An alternative way to change the levels of the levels is to assign the desired level vector to the levels() function with the factor as its argument. For example, if you want to translate the animals names into Spanish, you can use

levels(animals_fac) <- c("mona", "cerda", "oveja")
animals_fac
#> [1] <NA>  cerda mona  oveja oveja cerda
#> Levels: mona cerda oveja

### 2.11.3 Ordered factors

By default, the function factor() creates an unordered factor, which is usually used when there are no natural ordering among the levels. Sometimes, there may be a natural ordering among the levels. Let’s see an example.

conditions <- c("excellent", "good", "excellent", "good", "average")
factor(conditions)

Different from the animals in animals, the conditions have a natural ordering. We know $$average < good < excellent$$. To reflect this in a factor, you can create an so-called ordered factor by setting ordered = TRUE and specify the levels in the ascending order of the desired ordering.

condition_ordered_fac <- factor(conditions, ordered = TRUE, levels = c("average", "good", "excellent"))
condition_ordered_fac
#> [1] excellent good      excellent good      average
#> Levels: average < good < excellent

We can see that there is an ordering shown in the “Levels.” You can also do comparisons on ordered factors.

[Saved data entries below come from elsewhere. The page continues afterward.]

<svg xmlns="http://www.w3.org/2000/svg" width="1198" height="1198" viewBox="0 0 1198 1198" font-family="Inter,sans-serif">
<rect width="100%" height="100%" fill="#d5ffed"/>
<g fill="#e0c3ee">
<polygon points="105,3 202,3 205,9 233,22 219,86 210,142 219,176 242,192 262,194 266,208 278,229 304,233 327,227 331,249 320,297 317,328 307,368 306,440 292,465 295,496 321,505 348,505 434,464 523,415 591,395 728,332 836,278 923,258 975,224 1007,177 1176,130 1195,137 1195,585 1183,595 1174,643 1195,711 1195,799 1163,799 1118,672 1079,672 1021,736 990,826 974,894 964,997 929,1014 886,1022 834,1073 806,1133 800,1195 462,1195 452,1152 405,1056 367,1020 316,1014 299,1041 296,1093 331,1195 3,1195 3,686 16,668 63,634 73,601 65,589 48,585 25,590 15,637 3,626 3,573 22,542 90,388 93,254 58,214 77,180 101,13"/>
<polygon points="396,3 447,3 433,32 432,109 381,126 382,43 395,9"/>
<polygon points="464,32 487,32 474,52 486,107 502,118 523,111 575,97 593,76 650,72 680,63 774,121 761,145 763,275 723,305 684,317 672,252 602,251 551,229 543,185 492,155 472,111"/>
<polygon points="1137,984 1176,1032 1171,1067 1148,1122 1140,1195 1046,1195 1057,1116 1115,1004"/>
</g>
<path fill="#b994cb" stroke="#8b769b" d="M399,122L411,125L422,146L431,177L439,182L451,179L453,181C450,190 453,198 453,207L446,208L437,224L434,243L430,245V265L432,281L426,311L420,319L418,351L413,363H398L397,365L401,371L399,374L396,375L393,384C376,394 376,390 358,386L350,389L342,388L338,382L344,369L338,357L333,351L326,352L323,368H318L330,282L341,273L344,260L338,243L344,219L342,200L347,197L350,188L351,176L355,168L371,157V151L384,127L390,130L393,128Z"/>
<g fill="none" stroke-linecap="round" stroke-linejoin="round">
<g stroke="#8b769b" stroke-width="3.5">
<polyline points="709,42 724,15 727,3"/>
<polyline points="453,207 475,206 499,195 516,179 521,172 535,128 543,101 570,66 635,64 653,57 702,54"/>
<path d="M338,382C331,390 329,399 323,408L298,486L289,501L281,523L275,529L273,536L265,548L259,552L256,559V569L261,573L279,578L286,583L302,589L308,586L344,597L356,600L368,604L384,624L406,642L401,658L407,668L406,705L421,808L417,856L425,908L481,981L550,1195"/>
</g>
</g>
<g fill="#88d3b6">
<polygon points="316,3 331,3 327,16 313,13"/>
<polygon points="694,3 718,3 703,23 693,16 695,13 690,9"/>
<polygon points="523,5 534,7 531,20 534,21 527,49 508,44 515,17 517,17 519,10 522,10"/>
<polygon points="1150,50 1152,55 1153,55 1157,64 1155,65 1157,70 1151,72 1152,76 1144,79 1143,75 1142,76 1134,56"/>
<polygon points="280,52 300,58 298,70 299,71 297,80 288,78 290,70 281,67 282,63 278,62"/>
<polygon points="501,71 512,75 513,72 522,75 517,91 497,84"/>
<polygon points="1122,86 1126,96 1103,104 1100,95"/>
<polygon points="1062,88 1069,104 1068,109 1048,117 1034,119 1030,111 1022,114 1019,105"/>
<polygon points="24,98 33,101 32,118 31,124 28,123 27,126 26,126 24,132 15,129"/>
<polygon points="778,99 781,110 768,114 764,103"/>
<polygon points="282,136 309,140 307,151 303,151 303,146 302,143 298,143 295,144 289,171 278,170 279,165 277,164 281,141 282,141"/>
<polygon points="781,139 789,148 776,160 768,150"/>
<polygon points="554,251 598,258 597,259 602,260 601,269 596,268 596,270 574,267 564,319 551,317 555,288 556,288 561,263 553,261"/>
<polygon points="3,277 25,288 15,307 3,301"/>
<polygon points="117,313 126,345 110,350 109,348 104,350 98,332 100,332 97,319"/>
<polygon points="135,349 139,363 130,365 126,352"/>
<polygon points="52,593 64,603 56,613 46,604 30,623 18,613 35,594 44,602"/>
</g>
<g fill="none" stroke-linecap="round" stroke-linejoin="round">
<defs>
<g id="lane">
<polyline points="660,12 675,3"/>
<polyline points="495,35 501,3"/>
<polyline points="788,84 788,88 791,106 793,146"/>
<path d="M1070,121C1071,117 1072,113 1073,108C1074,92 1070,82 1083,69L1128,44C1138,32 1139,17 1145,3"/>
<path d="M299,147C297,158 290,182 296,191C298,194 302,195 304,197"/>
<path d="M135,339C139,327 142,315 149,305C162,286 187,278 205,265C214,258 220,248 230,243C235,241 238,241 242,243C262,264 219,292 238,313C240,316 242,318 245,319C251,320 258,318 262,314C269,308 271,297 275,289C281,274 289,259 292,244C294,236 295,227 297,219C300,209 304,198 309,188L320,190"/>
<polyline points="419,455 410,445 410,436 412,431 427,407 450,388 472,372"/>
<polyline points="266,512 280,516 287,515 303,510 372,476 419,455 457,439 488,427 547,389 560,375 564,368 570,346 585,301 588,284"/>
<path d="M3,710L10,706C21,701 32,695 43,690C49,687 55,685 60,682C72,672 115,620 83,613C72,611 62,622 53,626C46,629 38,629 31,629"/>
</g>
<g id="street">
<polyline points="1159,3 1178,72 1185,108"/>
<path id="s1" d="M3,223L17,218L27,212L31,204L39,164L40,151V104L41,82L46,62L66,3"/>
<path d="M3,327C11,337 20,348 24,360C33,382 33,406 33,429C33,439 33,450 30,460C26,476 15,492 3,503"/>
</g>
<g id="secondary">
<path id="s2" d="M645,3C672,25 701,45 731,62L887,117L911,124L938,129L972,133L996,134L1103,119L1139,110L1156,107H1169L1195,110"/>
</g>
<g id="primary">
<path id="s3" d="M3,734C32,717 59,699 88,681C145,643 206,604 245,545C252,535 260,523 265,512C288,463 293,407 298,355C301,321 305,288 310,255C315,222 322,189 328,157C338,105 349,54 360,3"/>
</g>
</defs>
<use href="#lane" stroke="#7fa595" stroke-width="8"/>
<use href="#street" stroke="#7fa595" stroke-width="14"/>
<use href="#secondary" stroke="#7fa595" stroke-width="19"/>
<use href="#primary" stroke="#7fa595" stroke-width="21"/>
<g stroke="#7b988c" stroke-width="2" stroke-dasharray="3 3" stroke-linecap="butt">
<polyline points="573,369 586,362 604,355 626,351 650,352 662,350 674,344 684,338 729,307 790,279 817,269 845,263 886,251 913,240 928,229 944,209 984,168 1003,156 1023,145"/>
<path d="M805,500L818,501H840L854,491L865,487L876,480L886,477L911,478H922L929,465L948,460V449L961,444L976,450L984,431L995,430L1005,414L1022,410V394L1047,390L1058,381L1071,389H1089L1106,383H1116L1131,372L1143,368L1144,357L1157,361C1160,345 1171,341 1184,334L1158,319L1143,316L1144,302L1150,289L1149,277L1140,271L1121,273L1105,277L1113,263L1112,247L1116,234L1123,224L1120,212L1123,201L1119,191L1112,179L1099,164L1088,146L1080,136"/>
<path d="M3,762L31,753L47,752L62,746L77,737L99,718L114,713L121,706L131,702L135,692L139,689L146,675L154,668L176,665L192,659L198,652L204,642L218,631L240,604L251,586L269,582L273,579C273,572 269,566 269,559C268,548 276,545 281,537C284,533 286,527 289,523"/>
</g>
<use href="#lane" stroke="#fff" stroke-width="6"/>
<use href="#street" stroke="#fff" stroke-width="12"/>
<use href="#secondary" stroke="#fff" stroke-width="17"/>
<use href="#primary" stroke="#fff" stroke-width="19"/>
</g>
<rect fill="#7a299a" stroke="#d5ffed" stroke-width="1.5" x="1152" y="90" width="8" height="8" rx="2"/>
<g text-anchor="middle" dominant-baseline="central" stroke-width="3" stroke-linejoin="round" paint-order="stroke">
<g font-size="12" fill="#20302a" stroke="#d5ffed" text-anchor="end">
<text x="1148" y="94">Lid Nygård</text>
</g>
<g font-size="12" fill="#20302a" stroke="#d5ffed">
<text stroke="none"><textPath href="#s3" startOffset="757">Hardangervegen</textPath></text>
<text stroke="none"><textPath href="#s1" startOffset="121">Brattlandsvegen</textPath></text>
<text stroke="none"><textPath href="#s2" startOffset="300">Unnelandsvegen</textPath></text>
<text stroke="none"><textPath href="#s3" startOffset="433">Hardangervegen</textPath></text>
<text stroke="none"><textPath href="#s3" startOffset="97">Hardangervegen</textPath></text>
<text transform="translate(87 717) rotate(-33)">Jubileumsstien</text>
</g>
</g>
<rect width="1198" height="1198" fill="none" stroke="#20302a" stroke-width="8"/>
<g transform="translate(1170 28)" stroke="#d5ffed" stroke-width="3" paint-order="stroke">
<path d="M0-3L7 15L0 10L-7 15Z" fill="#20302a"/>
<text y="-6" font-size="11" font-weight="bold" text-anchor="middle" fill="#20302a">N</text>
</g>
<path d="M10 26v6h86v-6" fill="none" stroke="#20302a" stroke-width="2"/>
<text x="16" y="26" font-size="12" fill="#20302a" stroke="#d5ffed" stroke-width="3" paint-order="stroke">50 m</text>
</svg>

condition_ordered_fac[1] < condition_ordered_fac[2]
#> [1] FALSE

The result is FALSE since $$excellent > good$$. We will revisit the topic of factor ordering when generating bar charts in Section 4.10.2.

### 2.11.4 Exercises

1. What are the advantages of factors over vectors?
2. Suppose we define x <- factor(1:5), what is the result of x[1] < x[2]? Please try to answer this question without R.
• (a): TRUE
• (b): FALSE
• (c): NA
1. Suppose we define x <- factor(1:5, ordered = TRUE), what is the result of x[1] < x[2]? Please try to answer this question without R.
• (a): TRUE
• (b): FALSE
• (c): NA
1. Suppose we define x <- factor(1:5, ordered = TRUE, levels = 5:1), what is the result of x[1] < x[2]? Please try to answer this question without R.
• (a): TRUE
• (b): FALSE
• (c): NA
1. Suppose size <- rep(c("big", "small", "medium"), 3:1), convert it to an ordered factor with levels small < medium < big.